**Material for the task:**
========================
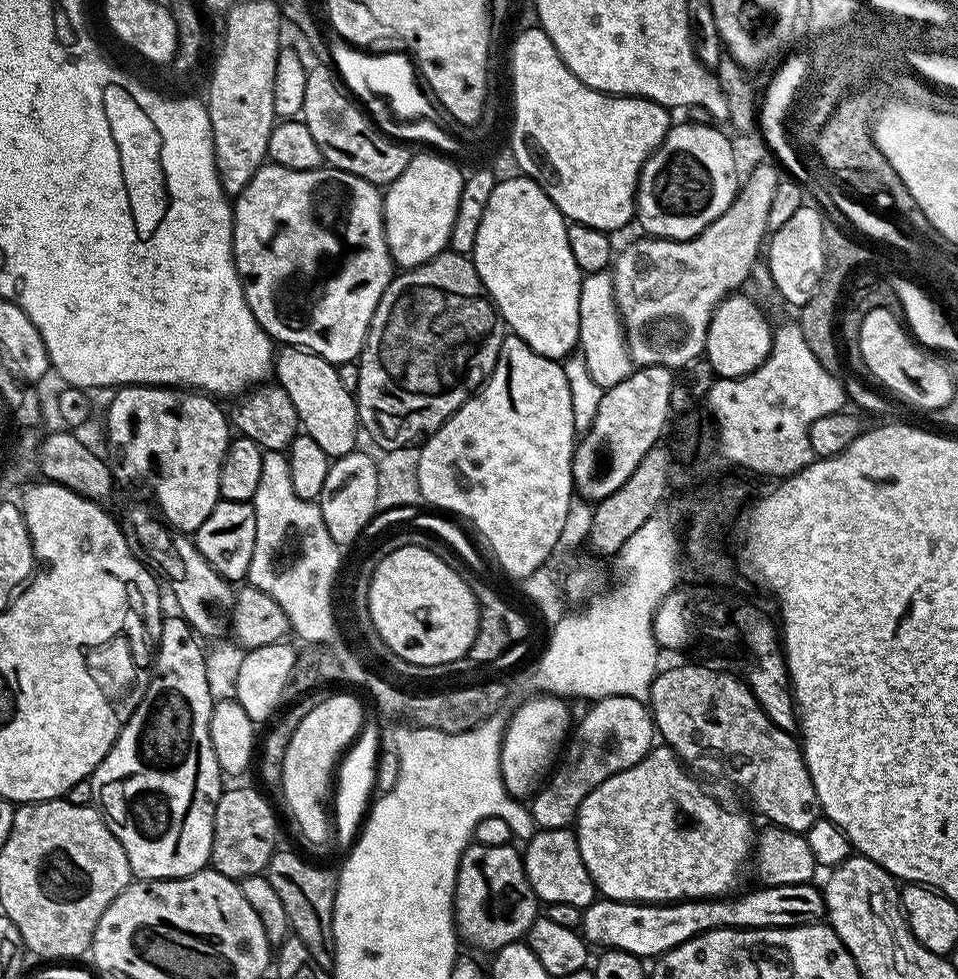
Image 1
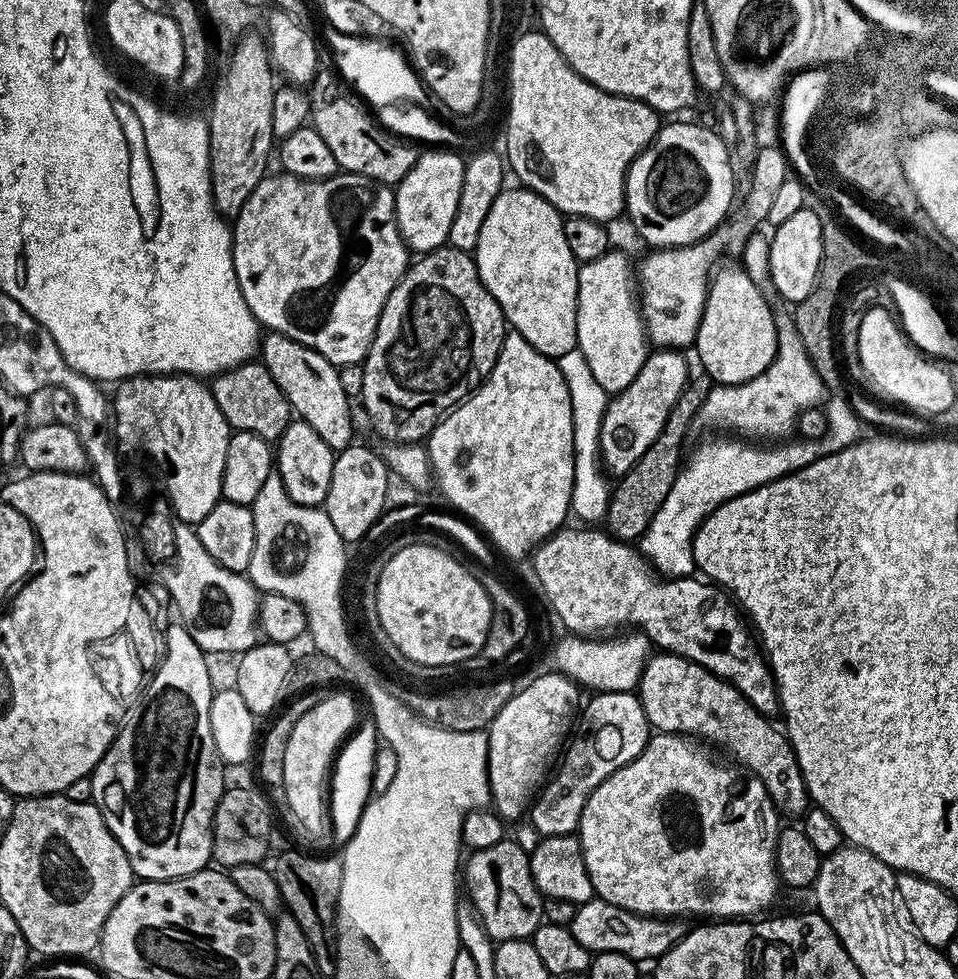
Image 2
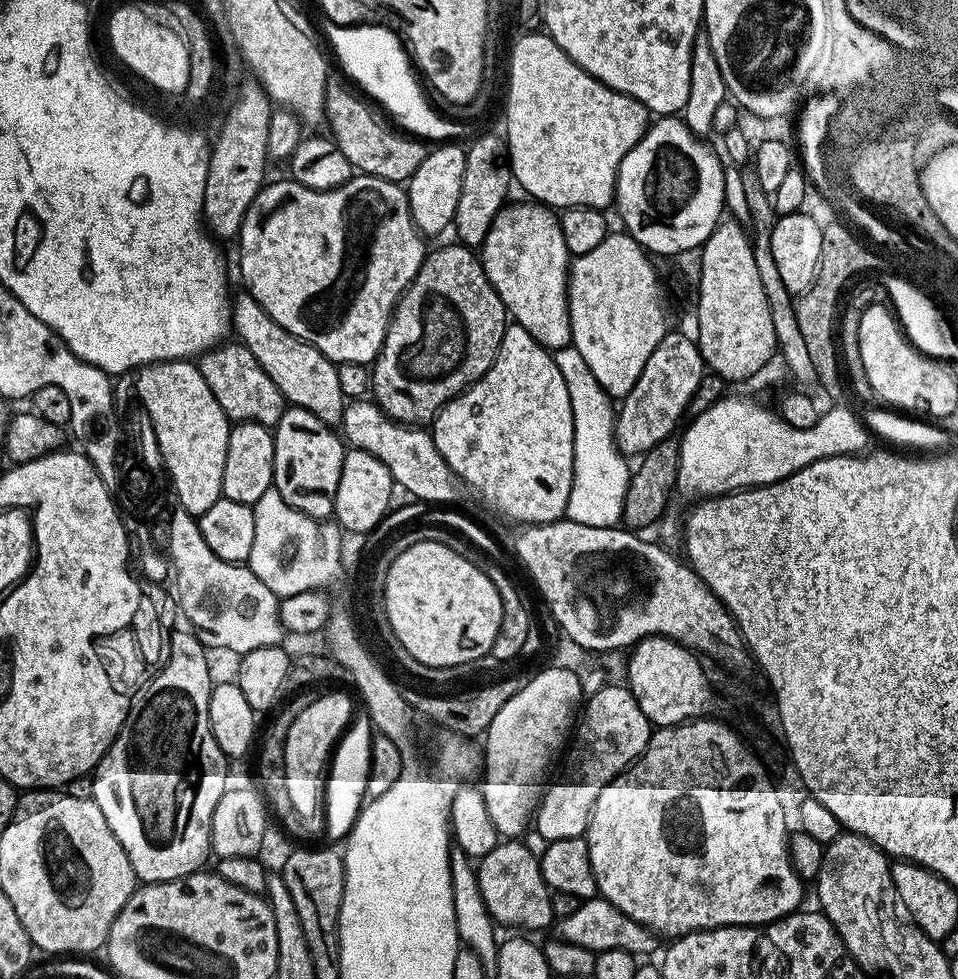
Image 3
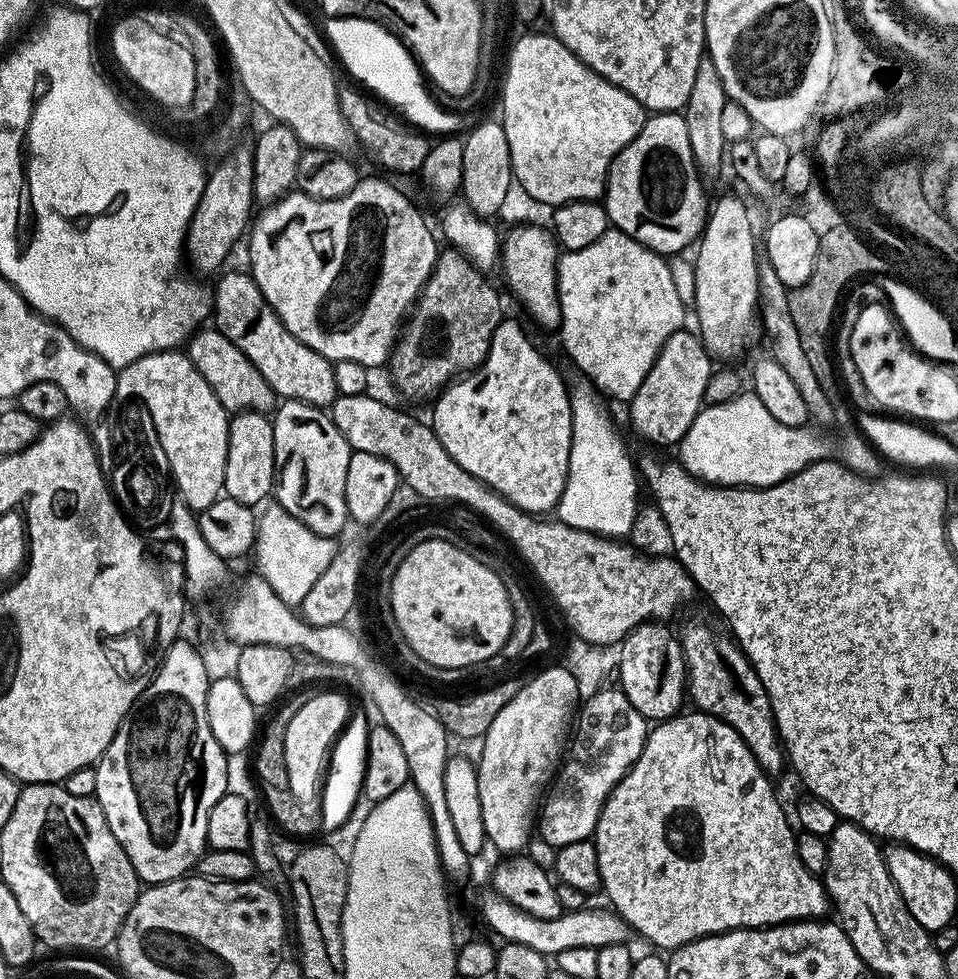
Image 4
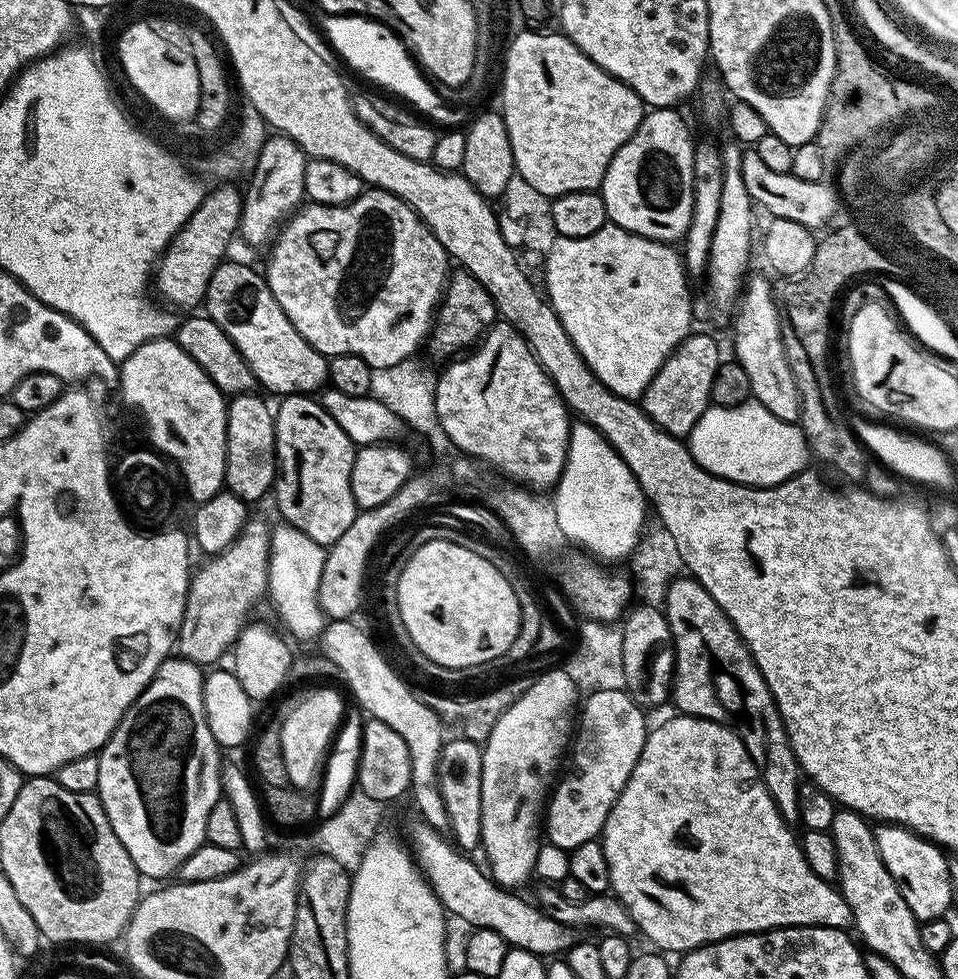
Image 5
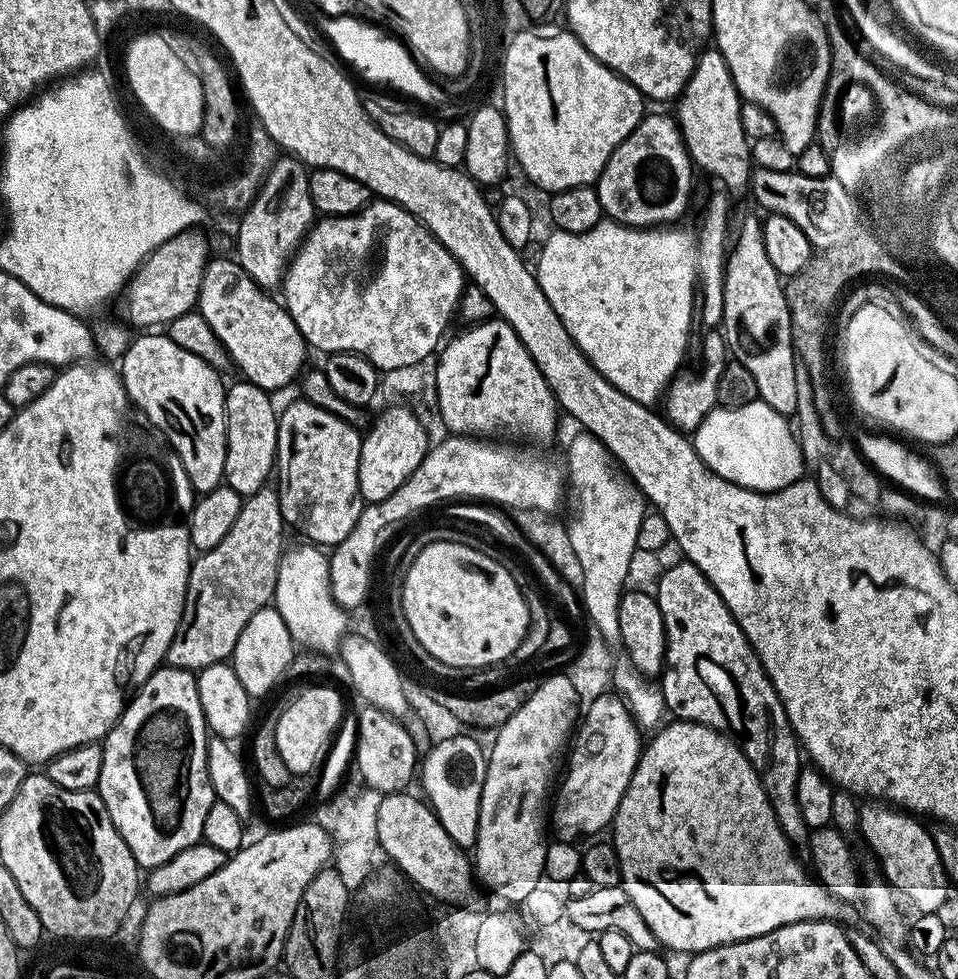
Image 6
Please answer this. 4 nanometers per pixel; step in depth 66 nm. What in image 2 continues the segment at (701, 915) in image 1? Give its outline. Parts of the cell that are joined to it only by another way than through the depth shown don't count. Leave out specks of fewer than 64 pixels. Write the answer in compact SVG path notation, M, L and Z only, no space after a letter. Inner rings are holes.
M593 897L586 903L579 905L574 922L569 924L571 933L589 952L618 952L626 954L632 960L657 960L677 944L688 931L685 921L678 918L638 915L636 912L626 911L614 906L600 897Z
========================
**Activity:** With the images removed, reproduce all the material above word for word.

**Solution to this task:**
Image 1
Image 2
Image 3
Image 4
Image 5
Image 6
Please answer this. 4 nanometers per pixel; step in depth 66 nm. What in image 2 continues the segment at (701, 915) in image 1? Give its outline. Parts of the cell that are joined to it only by another way than through the depth shown don't count. Leave out specks of fewer than 64 pixels. Write the answer in compact SVG path notation, M, L and Z only, no space after a letter. Inner rings are holes.
M593 897L586 903L579 905L574 922L569 924L571 933L589 952L618 952L626 954L632 960L657 960L677 944L688 931L685 921L678 918L638 915L636 912L626 911L614 906L600 897Z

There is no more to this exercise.